Even if the taxpayers bailed them out? I would hope that taxpayers would understand that keeping good employees is necessary in order for the companies to pay back the US Treasury.
The Special Inspector General for the Troubled Asset Relief Program said Treasury approved all 18 requests it received last year to raise pay for executives at American International Group Inc., General Motors Corp. and Ally Financial Inc. Of those requests, 14 were for $100,000 or more; the largest raise was $1 million.
Treasury also allowed pay packages totaling $5 million or more for nearly a quarter of the executives at those firms, the report says.
Also noted: A $200,000 raise was approved for an executive of Ally's mortgage-lending subsidiary Residential Capital LLC just weeks before ResCap filed for bankruptcy protection. Ally was GM's financial arm until it was taken over by the government in the bailout.

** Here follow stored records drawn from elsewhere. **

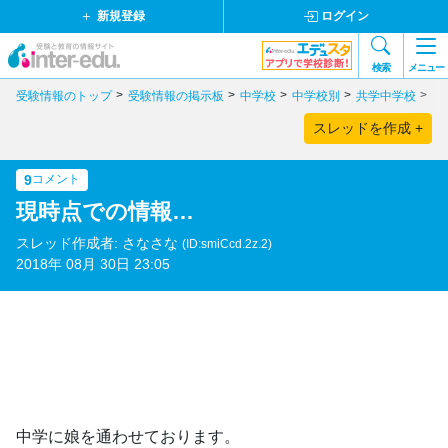
新規登録
ログイン
検索
メニュー
受験情報のトップ
受験情報の掲示板
中学校
中学校別
共学中学校
東
スレッドを作成 +
9
コメント
現時点での情報…
スレッド作成者: さなさな
(ID:smiCcd.2z.2)
2018年 08月 30日 23:05
中学に娘を通わせております。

"We ... expect Treasury to look out for taxpayers who funded the bailout of these companies by holding the line on excessive pay," said Christy Romero, the special inspector general for TARP. "Treasury cannot look out for taxpayers' interests if it continues to rely to a great extent on the pay proposed by companies that have historically pushed back on pay limits."
The report says Treasury bypassed rules under the 2008 bailout that limited pay. Treasury approved raises that exceeded pay limits and in some cases failed to link compensation to performance, it notes.
Romero said the guidelines say compensation should not exceed the 50th percentile of pay for executives in similar positions at other financially distressed companies.
But pay surpassed that level for 63 percent of the executives whose pay was approved, according to the report.
AIG has already paid back the $182 billion it got in the bailout. The government's remaining stake in GM will be sold off - for a loss of probably $7 billion. Other companies are in various stages of paying back the taxpayer.
For this reason, it might be time for government to get out of the business of determining pay for executives. They wouldn't dare do it for unionized employees at GM. Why interfere at the executive level?